I've stopped drinking a few times now and never had withdrawals.

So what?  Do you expect some earth shattering withdrawal like on trainspotting where you are crying and climbing the walls?  Forget it.  Not that dramatic.
...decades of active alcoholism are usually required before physical dependence occurs and that such dependence is but one symptom of latter stage alcoholism p 30.
Poor environment, upbringing, divorced parents, no pet ponies, etc
I was top of my class all through school, we had international family holidays, I saw Disneyland, I spat off the Eiffel tower, and got lost on a Fiji Cruise before I was twelve - but then my parents divorced.  So I was shipped off to an elite boarding school to finish my education.  And then I landed in law school.  But we never had a pet pony.
Many alcoholics remember their first drinking occasion, while non-alcoholics rarely do. P 42.
I still remember my first drink, Jim Beam bourbon from a 150ml hip flask gulped nervously behind the cinema a few miles from my house.  The burning, the sense of power, the tingling throbbing in my head.  I was an alcoholic right then and there, and the funny thing is, I knew it too.

Moderation

This just doesn't work - it's like giving me an ice cream cone and saying stop when you hit the cone.  You just can't do it as an addict.
I hope I haven't been to harsh here, but there are so many myths and hushed tones when speaking about alcoholism it is best that I explode some crap right here and now so we can all go forward.
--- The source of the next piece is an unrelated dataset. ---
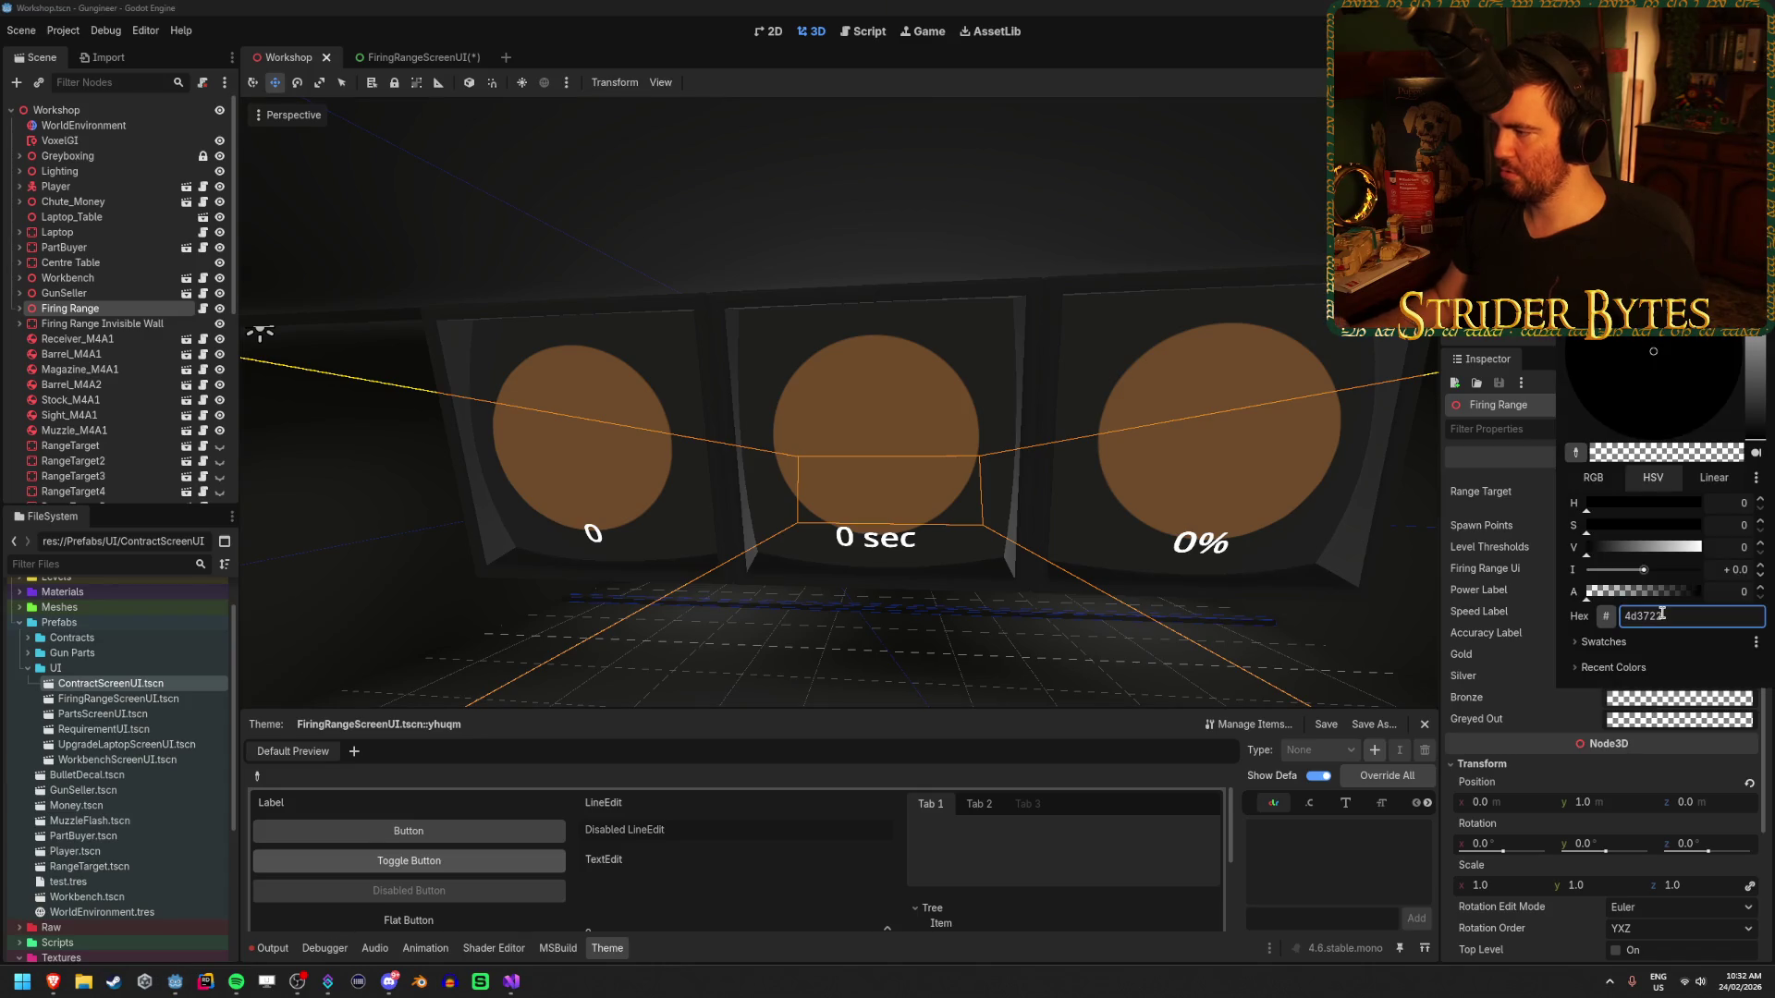
key("Return")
Please add your experiences of these myths and how they have shaped your experiences with alcohol.

Reasons to Stay Sober

My daughters are beautiful, clean, innocent, and un-complicated little creatures and it is in no small part due to them that I have stopped being a drunken dickhead.  I just can't stand the thought of me being drunk and bullshitting them ever again.  Or telling them to be quiet or to go away.  Never been so busy as mincing around the house with a globe full of wine in my hand.  Or seeing my daughter pick up an empty bottle and say 'daddy'.